Gargadennec Eugène (1896 – 1982), Ma vie telle que je me souviens

1. Le témoin

Eugène Gargadennec est né dans une famille de pêcheurs de sardines à Tréboul (Douarnenez – Finistère). La famille est pauvre, la pêche irrégulière, mais avec sa mère ouvrière en conserverie, il dit ne pas avoir pas connu la faim dans son enfance. Mousse à 11 ans, il est pêcheur jusqu’à sa mobilisation en avril 1915. Il passe le conflit avec des affectations variées, essentiellement comme matelot canonnier. Après sa démobilisation, il multiplie les emplois à terre (ouvrier en région parisienne, travaux publics d’entretien des ports) et en mer (pêche), il terminera sa carrière comme patron de vedette de tourisme (île d’Yeu).

2. Le témoignage

Les Éditions Le Télégramme ont publié en 2003 Ma vie telle que je me souviens, les Mémoires d’Eugène Gargadennec, (148 pages). Les notes qui composent le manuscrit ont été rédigées entre 1965 et 1978. La période de la Grande Guerre va de la page 46 à la page 104.

3. Analyse

Le témoignage de notre marin se caractérise par la diversité des expériences vécues pendant le conflit. Classe 16, l’auteur est convoqué à Brest en avril 1915, « et le voilà marin de l’État». Il ne fait pas l’intégralité de ses classes, car à cause du nombre  important de navires arrivant dans la rade, il est employé comme docker (p. 47, avec autorisation de citation): «On nous envoyait par équipe de jour et de nuit décharger les cargos. Blé, charbons, divers, de ce fait, je n’ai eu qu’une connaissance très sommaire sur le maniement du fusil. »

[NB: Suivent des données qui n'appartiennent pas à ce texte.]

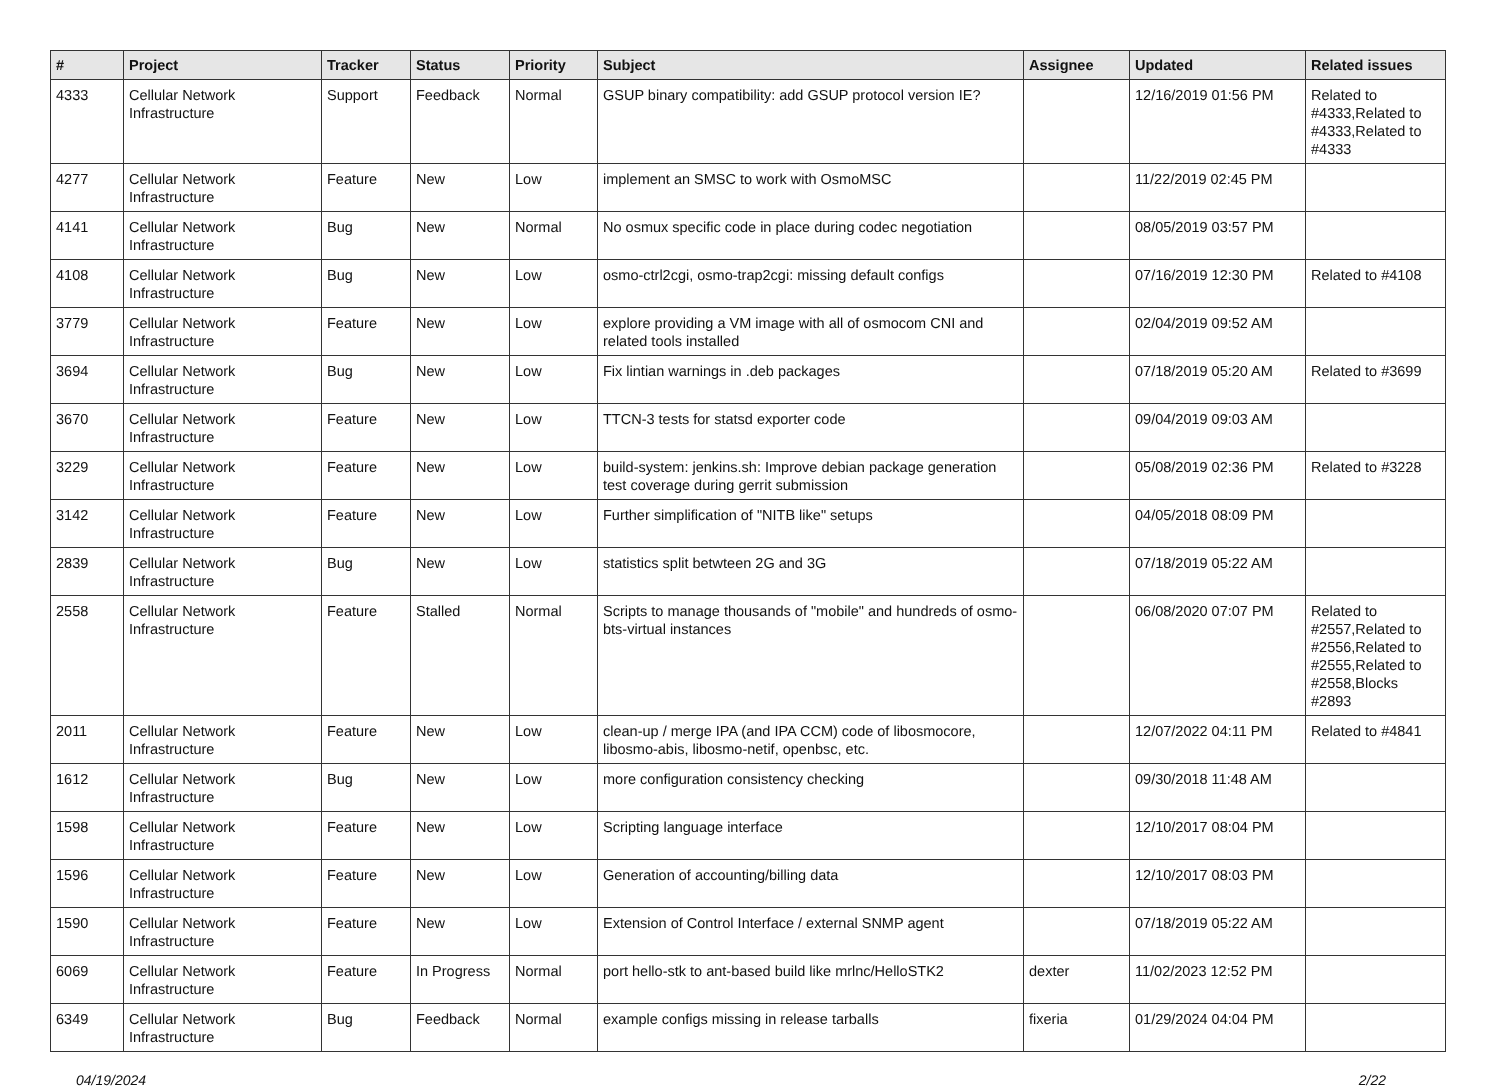| # | Project | Tracker | Status | Priority | Subject | Assignee | Updated | Related issues |
| --- | --- | --- | --- | --- | --- | --- | --- | --- |
| 4333 | Cellular Network Infrastructure | Support | Feedback | Normal | GSUP binary compatibility: add GSUP protocol version IE? | | 12/16/2019 01:56 PM | Related to #4333,Related to #4333,Related to #4333 |
| 4277 | Cellular Network Infrastructure | Feature | New | Low | implement an SMSC to work with OsmoMSC | | 11/22/2019 02:45 PM | |
| 4141 | Cellular Network Infrastructure | Bug | New | Normal | No osmux specific code in place during codec negotiation | | 08/05/2019 03:57 PM | |
| 4108 | Cellular Network Infrastructure | Bug | New | Low | osmo-ctrl2cgi, osmo-trap2cgi: missing default configs | | 07/16/2019 12:30 PM | Related to #4108 |
| 3779 | Cellular Network Infrastructure | Feature | New | Low | explore providing a VM image with all of osmocom CNI and related tools installed | | 02/04/2019 09:52 AM | |
| 3694 | Cellular Network Infrastructure | Bug | New | Low | Fix lintian warnings in .deb packages | | 07/18/2019 05:20 AM | Related to #3699 |
| 3670 | Cellular Network Infrastructure | Feature | New | Low | TTCN-3 tests for statsd exporter code | | 09/04/2019 09:03 AM | |
| 3229 | Cellular Network Infrastructure | Feature | New | Low | build-system: jenkins.sh: Improve debian package generation test coverage during gerrit submission | | 05/08/2019 02:36 PM | Related to #3228 |
| 3142 | Cellular Network Infrastructure | Feature | New | Low | Further simplification of "NITB like" setups | | 04/05/2018 08:09 PM | |
| 2839 | Cellular Network Infrastructure | Bug | New | Low | statistics split betwteen 2G and 3G | | 07/18/2019 05:22 AM | |
| 2558 | Cellular Network Infrastructure | Feature | Stalled | Normal | Scripts to manage thousands of "mobile" and hundreds of osmo-bts-virtual instances | | 06/08/2020 07:07 PM | Related to #2557,Related to #2556,Related to #2555,Related to #2558,Blocks #2893 |
| 2011 | Cellular Network Infrastructure | Feature | New | Low | clean-up / merge IPA (and IPA CCM) code of libosmocore, libosmo-abis, libosmo-netif, openbsc, etc. | | 12/07/2022 04:11 PM | Related to #4841 |
| 1612 | Cellular Network Infrastructure | Bug | New | Low | more configuration consistency checking | | 09/30/2018 11:48 AM | |
| 1598 | Cellular Network Infrastructure | Feature | New | Low | Scripting language interface | | 12/10/2017 08:04 PM | |
| 1596 | Cellular Network Infrastructure | Feature | New | Low | Generation of accounting/billing data | | 12/10/2017 08:03 PM | |
| 1590 | Cellular Network Infrastructure | Feature | New | Low | Extension of Control Interface / external SNMP agent | | 07/18/2019 05:22 AM | |
| 6069 | Cellular Network Infrastructure | Feature | In Progress | Normal | port hello-stk to ant-based build like mrlnc/HelloSTK2 | dexter | 11/02/2023 12:52 PM | |
| 6349 | Cellular Network Infrastructure | Bug | Feedback | Normal | example configs missing in release tarballs | fixeria | 01/29/2024 04:04 PM | |
04/19/2024 2/22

À bord du cuirassé Marseillaise

Il embarque en août 1915 comme apprenti-canonnier sur la Marseillaise. En arrivant, on lui montre dans un pont inférieur « les deux crocs où on devra crocher son hamac le soir et la case où on devait ramasser notre sac. » Lors du branle-bas (6 h 30, p. 49), « il y en avait toujours qui tiraient leur flemme, les quartiers-maîtres passaient sous les hamacs, et d’un coup d’épaule le flemmard était vite sur la cuirasse. » Il raconte la vie à bord, le charbonnage éreintant, toute une journée en équipe à la file, avec des briquettes de 12 kg, les difficultés à se laver ensuite. Les sorties à Brest sont possibles, mais les matelots sont désargentés : « quand on avait fait une petite tournée dans la rue de Siam et une petite bifurcation dans la rue Guyot, la paye du mois passait comme un feu de paille. » Ils appareillent en janvier 1916, faisant route à l’ouest par gros temps, et l’auteur signale que les malades sont majoritaires. À la recherche d’hypothétiques navires allemands, ils font escale aux Antilles, charbonnent en Jamaïque, puis vont mouiller à Saint-Domingue : une révolte est en cours dans la capitale, et des familles françaises viennent se réfugier quelques jours à bord. Le calme revenu, la Marseillaise revient à Brest en octobre 1916. Il est débarqué, étant en excédent à l’effectif, malgré le capitaine canonnier qui lui demande de rester, « je trouvais que je n’aurais eu de l’avancement de sitôt. »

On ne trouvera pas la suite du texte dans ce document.